Each rice recipe needs a specific kind of rice variety, and exactly the same happens with paella. Spain has its own varieties of paella rice. Paella rice must be medium sized and thick, as you see can in the photo below. Best quality rice produces best quality paellas, because these kinds of rice were created to absorb the cooking stock as much as possible.
HISTORY OF PAELLA
Paella dates back to the rural areas of Valencia between the XV and XVI centuries, due to the need of farmers and shepherds for an easy meal to prepare and with the ingredients they had on hand in the countryside.

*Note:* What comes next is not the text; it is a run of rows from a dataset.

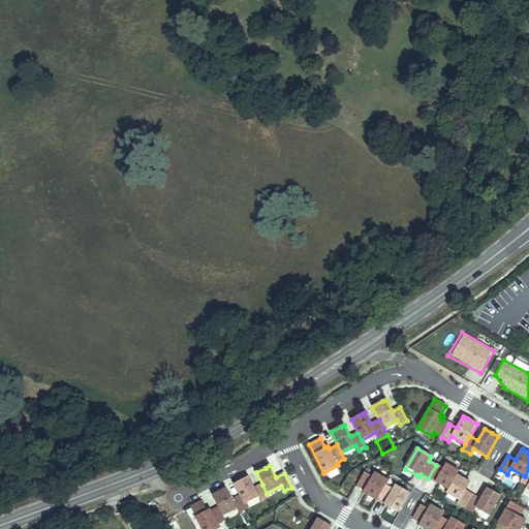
[(448,491),(457,476),(459,473),(445,465),(443,470),(436,465),(428,478),(436,484),(448,491)]
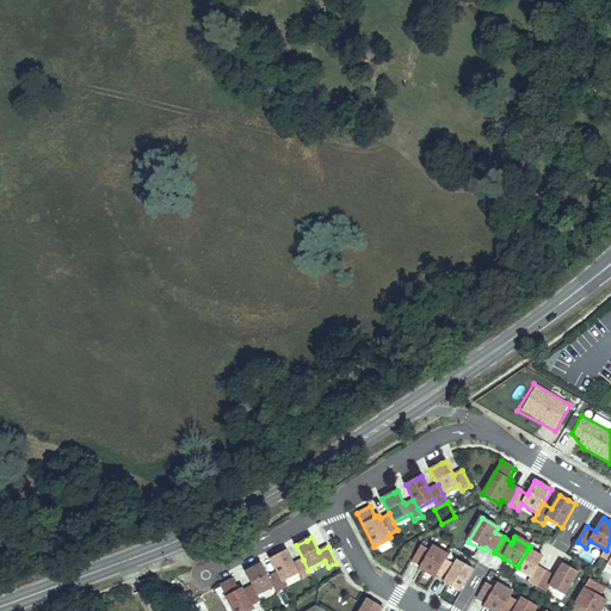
[(445,562),(449,557),(433,548),(430,553),(421,548),(413,563),(421,568),(420,571),(421,572),(436,579),(437,576),(445,562)]
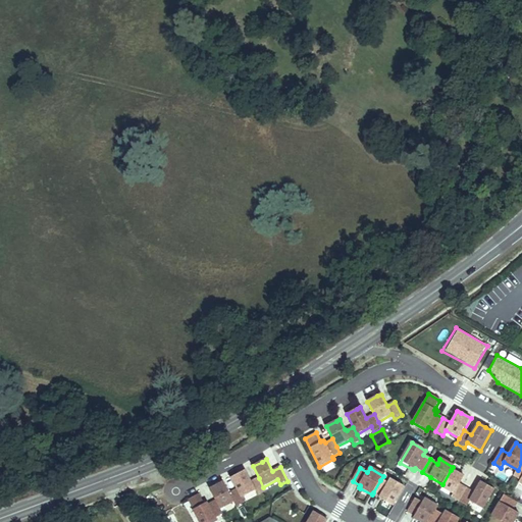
[(263,487),(259,478),(251,482),(245,470),(240,473),(231,478),(238,489),(242,499),(256,490),(259,497),(266,492),(263,487)]
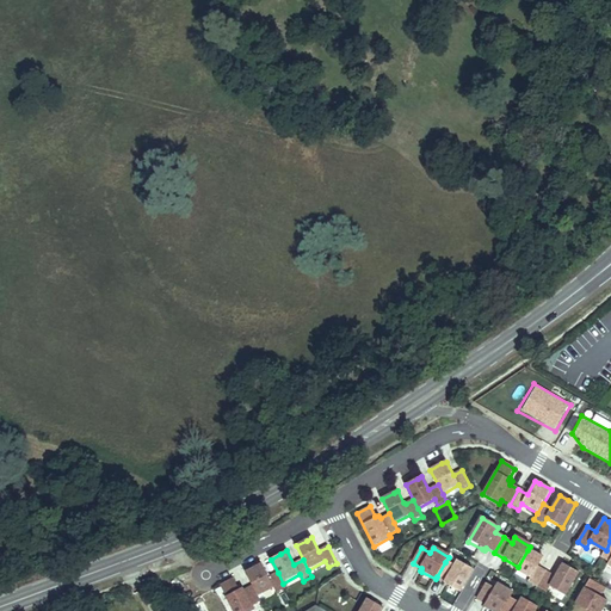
[(537,590),(547,573),(538,568),(543,560),(539,557),(528,550),(518,567),(516,571),(531,580),(529,584),(537,590)]
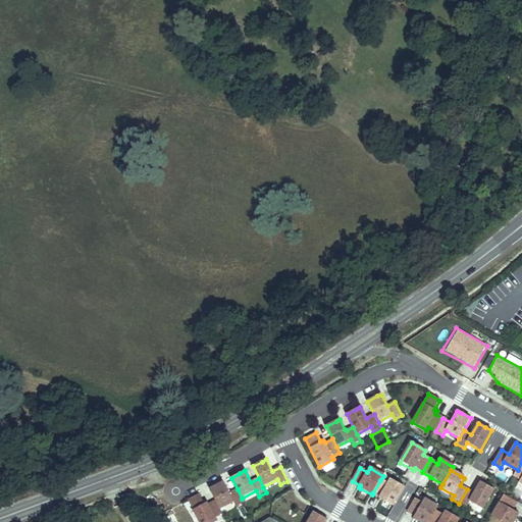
[(393,507),(404,488),(390,480),(388,484),(380,480),(373,492),(380,498),(379,500),(380,500),(393,507)]
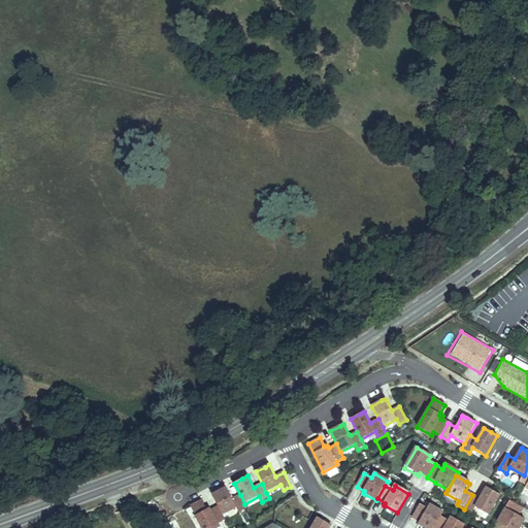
[(248,509),(244,504),(240,495),(232,499),(226,487),(223,489),(212,495),(219,506),(223,516),(237,508),(240,514),(248,509)]
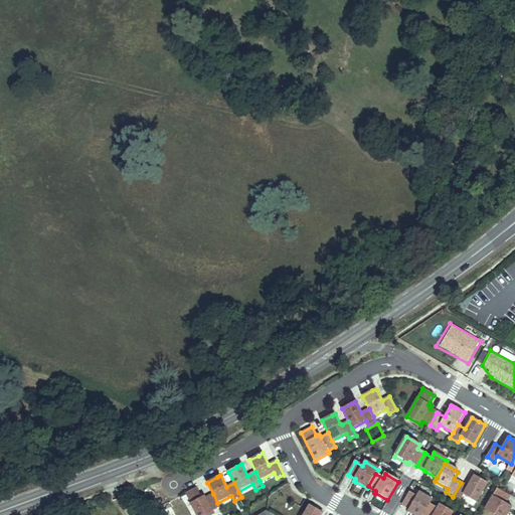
[(476,503),(487,484),(477,478),(474,476),(468,487),(461,483),(453,497),(460,501),(463,496),(476,503)]
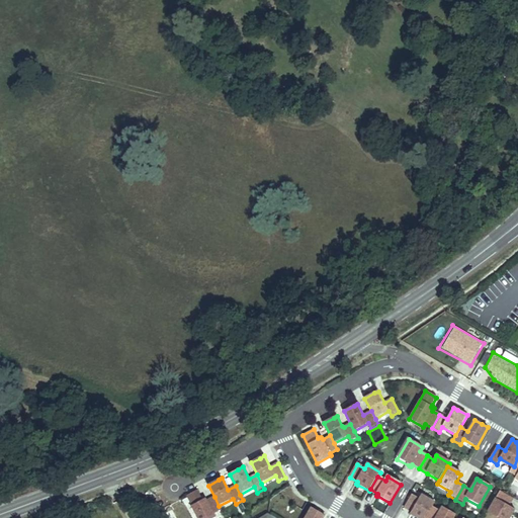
[(222,511),(219,506),(214,497),(207,501),(205,499),(202,500),(198,491),(194,493),(187,497),(197,517),(213,517),(216,517),(214,515),(222,511)]
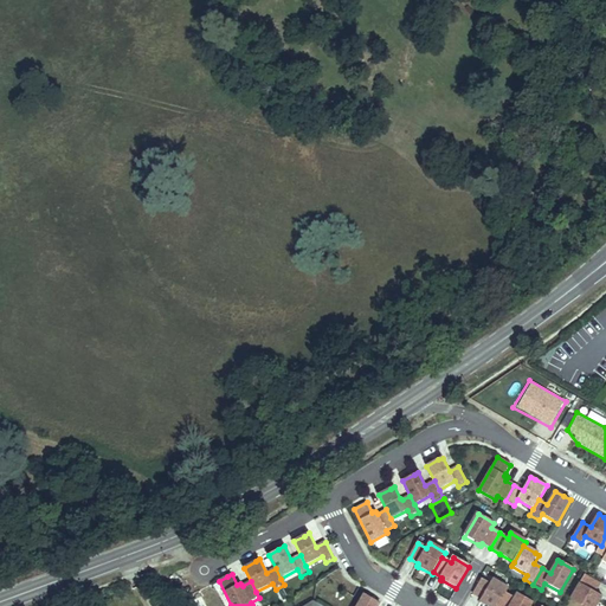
[(578,605),(599,605),(604,600),(597,595),(598,593),(601,587),(586,579),(572,603),(578,605)]
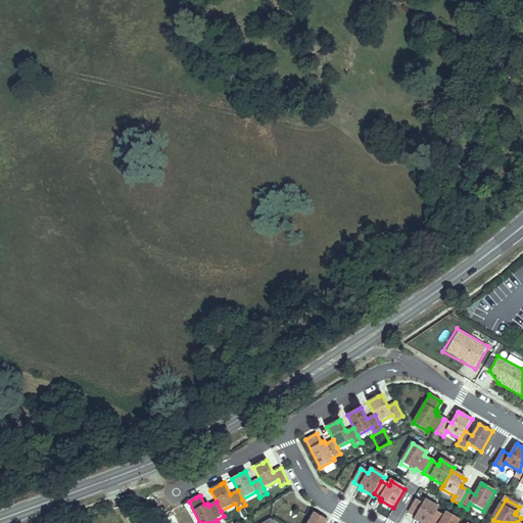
[(431,522),(436,514),(439,510),(426,503),(423,507),(416,503),(408,516),(416,520),(415,522),(416,522),(431,522)]
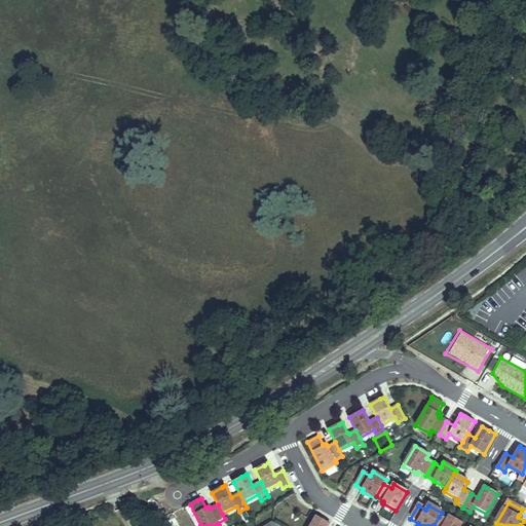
[(328,525),(330,525),(325,522),(316,517),(310,525),(328,525)]
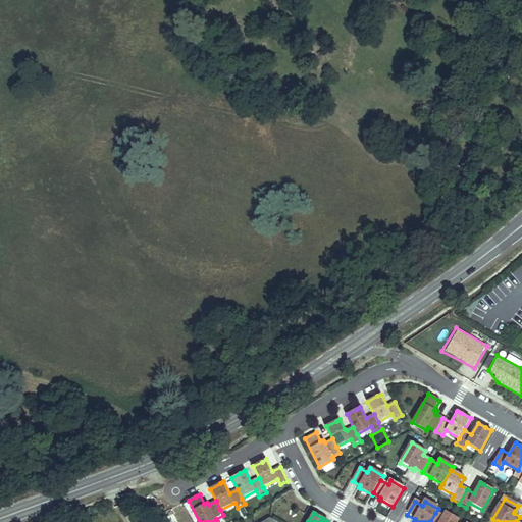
[(458,521),(459,521),(446,513),(444,518),(435,513),(430,521),(458,521)]
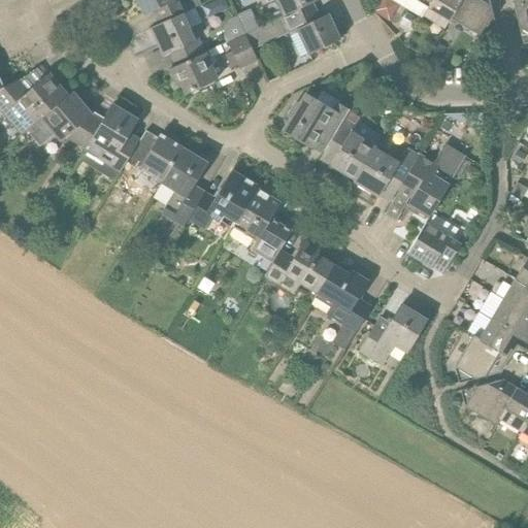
[(156,11),(179,0),(136,0),(144,17),(156,11)]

They always ate it in the afternoon.
It is not known if seafood paella was born at the same time as the paella in the field, but by the sea there are different ingredients that allowed this tasty alternative to develop.
In its origins the ingredients of paella were birds, field rabbit or hare, fresh vegetables that were within reach, rice, saffron and olive oil. This was mixed in the paella pan with water and slowly cooked over a fire made from orange branches, which at the same time give flavour and a characteristic aroma.
In the Spanish Levante region, they tell a story that dates back to the War of Independence about a French general, a paella and a woman who made it. The French general was so impressed by the aforementioned paella that they made a deal: for each new plate of rice, the general would release a Spanish prisoner. The woman used her imagination and a great capacity for improvisation and every day she made a different kind of paella. They say that 176 prisoners were released!
What is well documented is the exact way to prepare a paella: the exact origin of the dish is almost certainly located in the rice growing near the Albufera lake. As in most Valencian recipes, olive oil and saffron are essential for the preparation of the dish. We have already said that the traditional recipe was made with fresh meat and vegetables. To give more flavour to the dish, in addition to saffron, a little paprika and some rosemary sprigs are usually added.
The first documented existence of paella (or Valencian rice) appears in an XVIII century recipe manuscript authored by Joseph Orri: «Notices, and Instructions for the beginner Cuyner». Many technical aspects are written about its elaboration, highlighting how dry the dish should be after cooking. He is a distinguished, well recognised person in the Valencia region.
Already at that time, paella was very popular throughout Spain and began to appear in other countries. A century later, in the 19th century, it was already offered in restaurants in Belgium such as Valencian Rice, and in 1896 the Frenchman Eugène Lix, filmed the cooking process of a paella in Valencia for the first time.